Of course, those incidents are also dependent on the individual situation, both the city and the neighborhood you’re in. Statistically speaking, Munich is the safest among Germany’s major cities – safer than, for instance, Cologne or Hamburg. Berlin and Frankfurt, on the other hand, tend to have comparatively high crime rates. Still, there is no city which is “infested with crime” in Germany.
As far as certain areas are concerned, you should soon start enquiring among your neighbors and colleagues, and know which areas to avoid. Generally speaking, the city blocks near larger train stations tend to be more or less seedy and are often the areas with the highest rate of crime in Germany’s cities. Public transport, such as underground trains or buses, isn’t always safe at night.
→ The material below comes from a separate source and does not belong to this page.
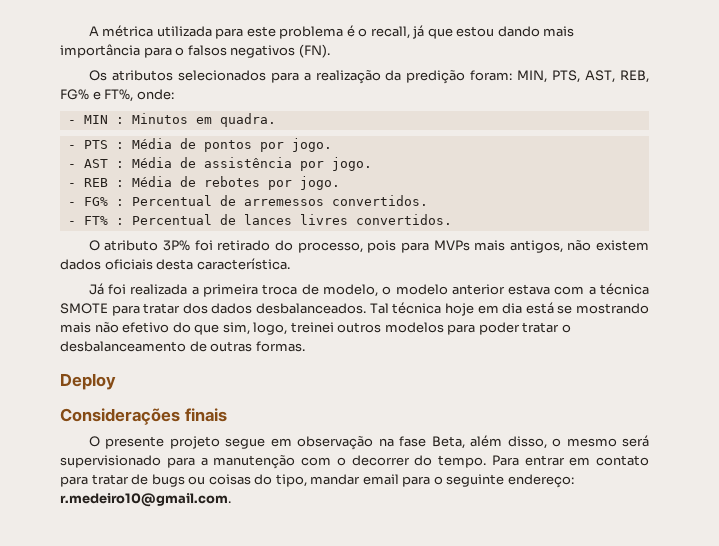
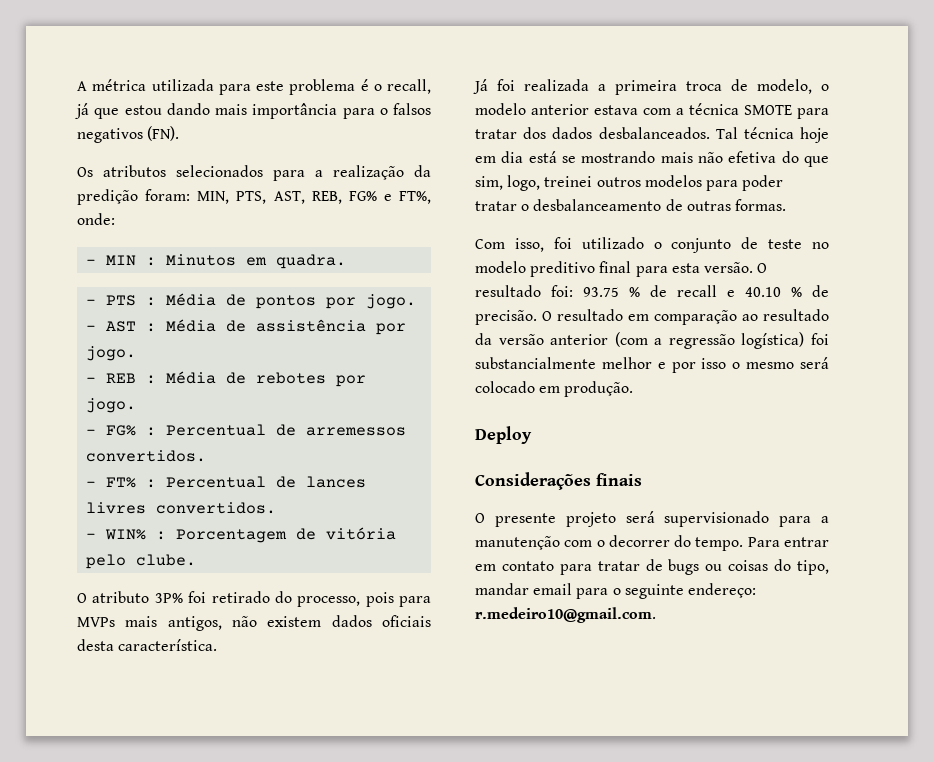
(452, 219) none -> [86,527,397,543] [86,554,197,569] // - WIN% : Porcentagem de vitória pelo clube.
[122,322,170,333] efetivo -> [728,151,777,163] efetiva
(305, 346) none -> [475,237,829,253] [475,261,768,277] [475,285,829,297] [475,309,829,325] [475,332,829,349] [475,357,829,373] [475,381,634,397] // Com isso, foi utilizado o conjunto de teste no modelo preditivo final para esta versão. O resultado foi: 93.75 % de recall e 40.10 % de precisão. O resultado em comparação ao resultado da versão anterior (com a regressão logística) foi substancialmente melhor e por isso o mesmo será colocado em produção.
[225,435,617,450] segue em observação na fase Beta, além disso, o mesmo -> (616, 519) none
Here are some safety tips to keep in mind:
However, in all likelihood, the worst you’ll see of crime in Germany will be an incident of verbal harassment on the street or a stolen bike. By the way, bicycle theft is possibly the most widespread type of crime in Germany. In places like Münster, a beautiful university town with fewer than 300,000 inhabitants in North-Rhine-Westphalia, the large student population prefers the cheaper bikes to cars - countless police reports about missing bicycles are filed every year.